(Recorded data)
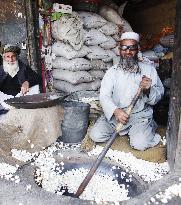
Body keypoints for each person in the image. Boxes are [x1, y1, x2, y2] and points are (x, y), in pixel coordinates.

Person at [90, 32, 164, 151]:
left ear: (137, 49)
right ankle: (127, 131)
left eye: (132, 48)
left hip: (139, 117)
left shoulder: (149, 70)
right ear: (119, 50)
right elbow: (104, 96)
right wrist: (115, 111)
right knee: (96, 135)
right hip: (116, 116)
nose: (128, 52)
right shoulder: (111, 72)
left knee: (140, 144)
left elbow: (158, 97)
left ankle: (148, 128)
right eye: (124, 48)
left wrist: (149, 90)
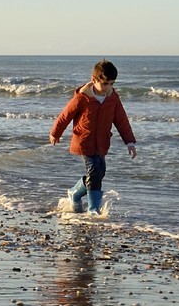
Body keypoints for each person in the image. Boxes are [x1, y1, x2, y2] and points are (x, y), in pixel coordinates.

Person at [49, 59, 137, 214]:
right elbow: (65, 116)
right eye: (104, 83)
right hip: (84, 141)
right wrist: (55, 133)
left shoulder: (113, 99)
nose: (108, 87)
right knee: (94, 170)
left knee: (100, 172)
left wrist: (129, 141)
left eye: (111, 84)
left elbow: (121, 120)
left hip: (102, 143)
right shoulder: (82, 98)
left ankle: (75, 193)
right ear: (94, 80)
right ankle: (93, 209)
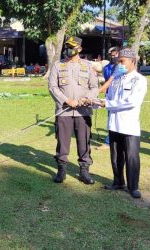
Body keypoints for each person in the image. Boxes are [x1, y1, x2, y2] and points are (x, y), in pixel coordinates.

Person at [48, 36, 99, 184]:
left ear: (79, 49)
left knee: (84, 142)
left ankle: (84, 172)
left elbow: (94, 87)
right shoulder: (58, 65)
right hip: (64, 111)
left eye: (72, 46)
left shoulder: (88, 66)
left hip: (83, 111)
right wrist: (66, 100)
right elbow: (52, 87)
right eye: (67, 46)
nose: (69, 49)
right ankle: (61, 171)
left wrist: (86, 98)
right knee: (63, 142)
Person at [100, 48, 147, 198]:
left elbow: (131, 102)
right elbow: (109, 98)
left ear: (133, 61)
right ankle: (118, 181)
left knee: (131, 157)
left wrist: (106, 104)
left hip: (129, 125)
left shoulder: (139, 80)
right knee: (115, 156)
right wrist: (95, 102)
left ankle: (133, 187)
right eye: (118, 61)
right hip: (114, 124)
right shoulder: (117, 79)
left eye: (122, 61)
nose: (119, 64)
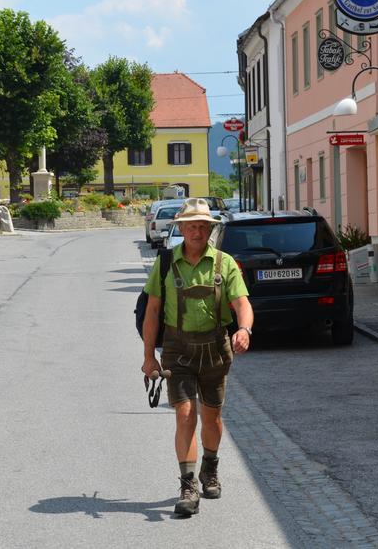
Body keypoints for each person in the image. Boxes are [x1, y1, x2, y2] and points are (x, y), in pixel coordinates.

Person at [141, 198, 254, 517]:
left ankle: (210, 467)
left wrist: (244, 329)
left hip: (216, 348)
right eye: (191, 226)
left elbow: (243, 303)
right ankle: (188, 485)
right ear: (181, 229)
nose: (197, 231)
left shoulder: (224, 262)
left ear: (209, 230)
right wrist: (149, 356)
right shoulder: (165, 262)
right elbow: (151, 311)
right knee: (185, 414)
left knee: (213, 417)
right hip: (177, 350)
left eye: (203, 226)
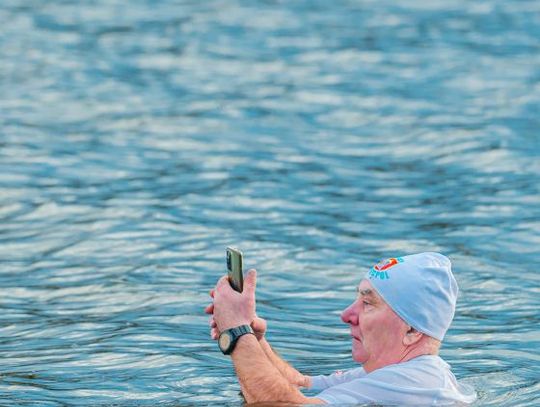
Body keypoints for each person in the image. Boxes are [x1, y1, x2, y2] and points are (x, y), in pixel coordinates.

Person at [204, 252, 477, 405]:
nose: (346, 315)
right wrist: (254, 340)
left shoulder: (417, 381)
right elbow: (300, 384)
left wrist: (236, 331)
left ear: (412, 331)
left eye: (367, 303)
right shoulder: (389, 374)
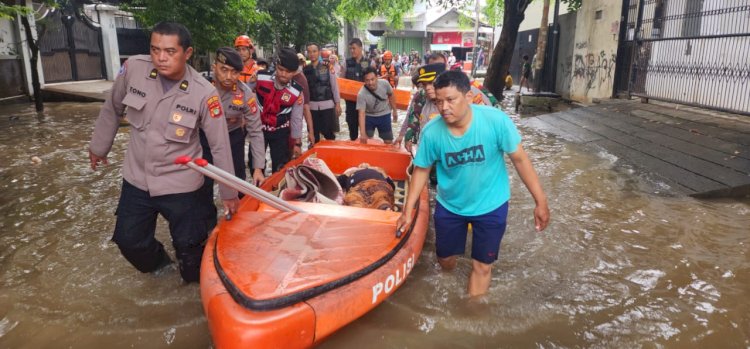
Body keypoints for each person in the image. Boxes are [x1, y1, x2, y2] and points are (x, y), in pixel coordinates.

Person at [88, 22, 239, 283]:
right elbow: (113, 107)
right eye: (155, 49)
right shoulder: (134, 69)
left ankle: (190, 293)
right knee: (129, 240)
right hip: (138, 179)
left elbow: (219, 145)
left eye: (170, 51)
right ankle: (162, 269)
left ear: (187, 53)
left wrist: (229, 193)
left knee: (191, 250)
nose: (160, 58)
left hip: (181, 184)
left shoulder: (204, 93)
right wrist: (99, 147)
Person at [397, 70, 550, 297]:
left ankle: (472, 314)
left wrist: (541, 201)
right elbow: (421, 170)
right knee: (445, 260)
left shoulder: (495, 121)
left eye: (450, 99)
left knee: (482, 266)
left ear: (468, 97)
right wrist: (407, 210)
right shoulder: (431, 132)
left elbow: (520, 159)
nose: (444, 107)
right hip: (450, 205)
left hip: (492, 205)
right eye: (439, 101)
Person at [199, 47, 264, 198]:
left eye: (234, 72)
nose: (229, 76)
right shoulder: (200, 89)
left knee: (237, 183)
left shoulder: (245, 94)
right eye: (224, 70)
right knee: (201, 185)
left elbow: (255, 131)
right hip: (204, 139)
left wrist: (258, 167)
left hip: (232, 138)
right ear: (214, 67)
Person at [254, 48, 305, 172]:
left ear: (294, 72)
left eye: (288, 72)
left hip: (280, 133)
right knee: (254, 164)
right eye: (280, 69)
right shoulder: (260, 77)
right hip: (259, 130)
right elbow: (245, 94)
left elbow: (296, 119)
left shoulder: (296, 92)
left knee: (280, 167)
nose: (283, 74)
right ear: (276, 66)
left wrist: (297, 143)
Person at [304, 42, 341, 142]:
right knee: (313, 135)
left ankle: (331, 155)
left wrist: (337, 103)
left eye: (314, 51)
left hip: (328, 106)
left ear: (319, 52)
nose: (312, 54)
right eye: (310, 52)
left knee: (329, 134)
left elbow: (334, 86)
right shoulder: (305, 70)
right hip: (312, 107)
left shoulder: (328, 66)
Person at [340, 38, 373, 140]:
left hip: (366, 104)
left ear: (360, 48)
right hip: (351, 104)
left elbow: (375, 83)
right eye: (350, 49)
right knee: (353, 133)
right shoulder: (346, 63)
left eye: (354, 48)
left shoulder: (369, 63)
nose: (352, 51)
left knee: (368, 134)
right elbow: (341, 82)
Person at [356, 66, 398, 145]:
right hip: (369, 116)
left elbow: (391, 95)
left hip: (384, 114)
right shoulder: (361, 94)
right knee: (366, 140)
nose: (370, 83)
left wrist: (395, 111)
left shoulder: (385, 84)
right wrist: (362, 134)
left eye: (372, 79)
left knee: (388, 141)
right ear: (364, 81)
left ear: (377, 77)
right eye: (367, 80)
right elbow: (361, 114)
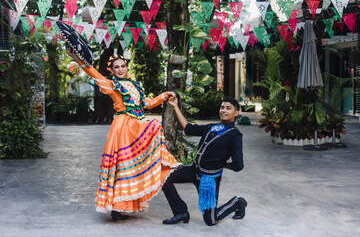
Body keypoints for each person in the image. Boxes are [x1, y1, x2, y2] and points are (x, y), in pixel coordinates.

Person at [66, 48, 180, 221]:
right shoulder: (112, 85)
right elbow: (94, 73)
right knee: (121, 166)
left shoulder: (135, 85)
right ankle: (116, 208)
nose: (120, 69)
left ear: (127, 67)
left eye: (122, 66)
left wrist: (164, 96)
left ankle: (120, 207)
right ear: (111, 70)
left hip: (136, 125)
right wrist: (75, 57)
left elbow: (147, 104)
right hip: (123, 128)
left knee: (130, 167)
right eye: (116, 67)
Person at [162, 96, 247, 226]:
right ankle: (180, 212)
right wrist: (175, 106)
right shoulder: (212, 127)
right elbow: (188, 128)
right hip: (193, 170)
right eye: (222, 107)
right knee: (164, 177)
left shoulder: (235, 135)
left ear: (236, 113)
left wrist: (222, 164)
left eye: (228, 108)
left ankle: (238, 202)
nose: (223, 110)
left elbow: (238, 165)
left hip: (209, 180)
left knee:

▶ _EXERCISE_
Your answer must be an exact repeat of the records above, with no pictures in it.

▶ _SOLUTION FOR THIS PROBLEM_
Body keypoints for each person in the image. Boxes are [x1, y1, x2, y2] and points are (x, y), in pixel coordinates.

Person at [90, 32, 164, 151]:
left ear: (137, 49)
right ankle: (127, 131)
left eye: (132, 48)
left hip: (139, 117)
left shoulder: (149, 70)
right ear: (119, 50)
right elbow: (104, 96)
right wrist: (115, 111)
right knee: (96, 135)
right hip: (116, 116)
nose: (128, 52)
right shoulder: (111, 72)
left knee: (140, 144)
left elbow: (158, 97)
left ankle: (148, 128)
right eye: (124, 48)
left wrist: (149, 90)
Body keypoints for each person in the image. Boxes are [x1, y1, x2, y2] and points are (x, y), in pixel coordinates.

Person at [49, 59, 137, 214]:
right elbow: (65, 116)
right eye: (104, 83)
right hip: (84, 141)
right wrist: (55, 133)
left shoulder: (113, 99)
nose: (108, 87)
right knee: (94, 170)
left knee: (100, 172)
left wrist: (129, 141)
left eye: (111, 84)
left elbow: (121, 120)
left hip: (102, 143)
right shoulder: (82, 98)
left ankle: (75, 193)
right ear: (94, 80)
right ankle: (93, 209)
Body keypoints for each person in the image. Boxes are [x1, y1, x2, y2] and points are (x, y), in pixel coordinates.

Person at [48, 36, 99, 184]:
left ear: (79, 49)
left knee: (84, 142)
left ankle: (84, 172)
left elbow: (94, 87)
right shoulder: (58, 65)
right hip: (64, 111)
left eye: (72, 46)
left shoulder: (88, 66)
left hip: (83, 111)
right wrist: (66, 100)
right elbow: (52, 87)
right eye: (67, 46)
nose: (69, 49)
right ankle: (61, 171)
left wrist: (86, 98)
right knee: (63, 142)
Person at [100, 48, 147, 198]:
left elbow: (131, 102)
right elbow: (109, 98)
left ear: (133, 61)
right ankle: (118, 181)
left knee: (131, 157)
left wrist: (106, 104)
left hip: (129, 125)
left shoulder: (139, 80)
right knee: (115, 156)
right wrist: (95, 102)
left ankle: (133, 187)
right eye: (118, 61)
right hip: (114, 124)
right shoulder: (117, 79)
left eye: (122, 61)
nose: (119, 64)
Body keypoints for each person in the image. Boxes are [x1, y1, x2, y2] and points are (x, y), in pixel coordinates.

Person at [141, 198, 254, 517]:
left ankle: (210, 467)
left wrist: (244, 329)
left hip: (216, 348)
right eye: (191, 226)
left elbow: (243, 303)
right ankle: (188, 485)
right ear: (181, 229)
nose: (197, 231)
left shoulder: (224, 262)
left ear: (209, 230)
right wrist: (149, 356)
right shoulder: (165, 262)
right elbow: (151, 311)
right knee: (185, 414)
left knee: (213, 417)
right hip: (177, 350)
left eye: (203, 226)
Body keypoints for each person in the image. Boxes are [x1, y1, x2, y2] and points are (x, y), in pixel coordinates.

Person at [204, 252, 477, 405]:
nose: (346, 315)
right wrist: (254, 340)
left shoulder: (417, 381)
right elbow: (300, 384)
left wrist: (236, 331)
left ear: (412, 331)
left eye: (367, 303)
right shoulder: (389, 374)
Body keypoints for each person in the image. Boxes are [x1, y1, x2, y2] and points are (x, y), in pixel coordinates.

Person at [88, 22, 239, 283]:
right elbow: (113, 107)
right eye: (155, 49)
right shoulder: (134, 69)
left ankle: (190, 293)
right knee: (129, 240)
right hip: (138, 179)
left elbow: (219, 145)
left eye: (170, 51)
right ankle: (162, 269)
left ear: (187, 53)
left wrist: (229, 193)
left knee: (191, 250)
nose: (160, 58)
left hip: (181, 184)
left shoulder: (204, 93)
right wrist: (99, 147)
Person at [397, 70, 550, 297]:
left ankle: (472, 314)
left wrist: (541, 201)
right elbow: (421, 170)
right knee: (445, 260)
left shoulder: (495, 121)
left eye: (450, 99)
left knee: (482, 266)
left ear: (468, 97)
right wrist: (407, 210)
right shoulder: (431, 132)
left elbow: (520, 159)
nose: (444, 107)
right hip: (450, 205)
left hip: (492, 205)
right eye: (439, 101)
Person at [199, 47, 264, 198]:
left eye: (234, 72)
nose: (229, 76)
right shoulder: (200, 89)
left knee: (237, 183)
left shoulder: (245, 94)
right eye: (224, 70)
right knee: (201, 185)
left elbow: (255, 131)
right hip: (204, 139)
left wrist: (258, 167)
left hip: (232, 138)
right ear: (214, 67)
Person at [254, 48, 305, 172]:
left ear: (294, 72)
left eye: (288, 72)
left hip: (280, 133)
right knee: (254, 164)
right eye: (280, 69)
right shoulder: (260, 77)
right hip: (259, 130)
right elbow: (245, 94)
left elbow: (296, 119)
left shoulder: (296, 92)
left knee: (280, 167)
nose: (283, 74)
right ear: (276, 66)
left wrist: (297, 143)
Person at [304, 42, 341, 142]:
right knee: (313, 135)
left ankle: (331, 155)
left wrist: (337, 103)
left eye: (314, 51)
left hip: (328, 106)
left ear: (319, 52)
nose: (312, 54)
right eye: (310, 52)
left knee: (329, 134)
left elbow: (334, 86)
right shoulder: (305, 70)
right hip: (312, 107)
left shoulder: (328, 66)
Person at [340, 38, 373, 140]:
left hip: (366, 104)
left ear: (360, 48)
right hip: (351, 104)
left elbow: (375, 83)
right eye: (350, 49)
right knee: (353, 133)
right shoulder: (346, 63)
left eye: (354, 48)
left shoulder: (369, 63)
nose: (352, 51)
left knee: (368, 134)
right elbow: (341, 82)
Person at [356, 66, 398, 145]:
right hip: (369, 116)
left elbow: (391, 95)
left hip: (384, 114)
right shoulder: (361, 94)
right knee: (366, 140)
nose: (370, 83)
left wrist: (395, 111)
left shoulder: (385, 84)
right wrist: (362, 134)
left eye: (372, 79)
left knee: (388, 141)
right ear: (364, 81)
left ear: (377, 77)
right eye: (367, 80)
right elbow: (361, 114)
Body keypoints for each person in the image. Boxes are [x1, y1, x2, y2] and points are (x, y), in pixel coordinates.

Person at [66, 48, 180, 221]:
right shoulder: (112, 85)
right elbow: (94, 73)
right knee: (121, 166)
left shoulder: (135, 85)
right ankle: (116, 208)
nose: (120, 69)
left ear: (127, 67)
left eye: (122, 66)
left wrist: (164, 96)
left ankle: (120, 207)
right ear: (111, 70)
left hip: (136, 125)
right wrist: (75, 57)
left elbow: (147, 104)
right hip: (123, 128)
left knee: (130, 167)
right eye: (116, 67)
Person at [162, 96, 247, 226]:
right ankle: (180, 212)
right wrist: (175, 106)
right shoulder: (212, 127)
right elbow: (188, 128)
right hip: (193, 170)
right eye: (222, 107)
right knee: (164, 177)
left shoulder: (235, 135)
left ear: (236, 113)
left wrist: (222, 164)
left eye: (228, 108)
left ankle: (238, 202)
nose: (223, 110)
left elbow: (238, 165)
left hip: (209, 180)
left knee:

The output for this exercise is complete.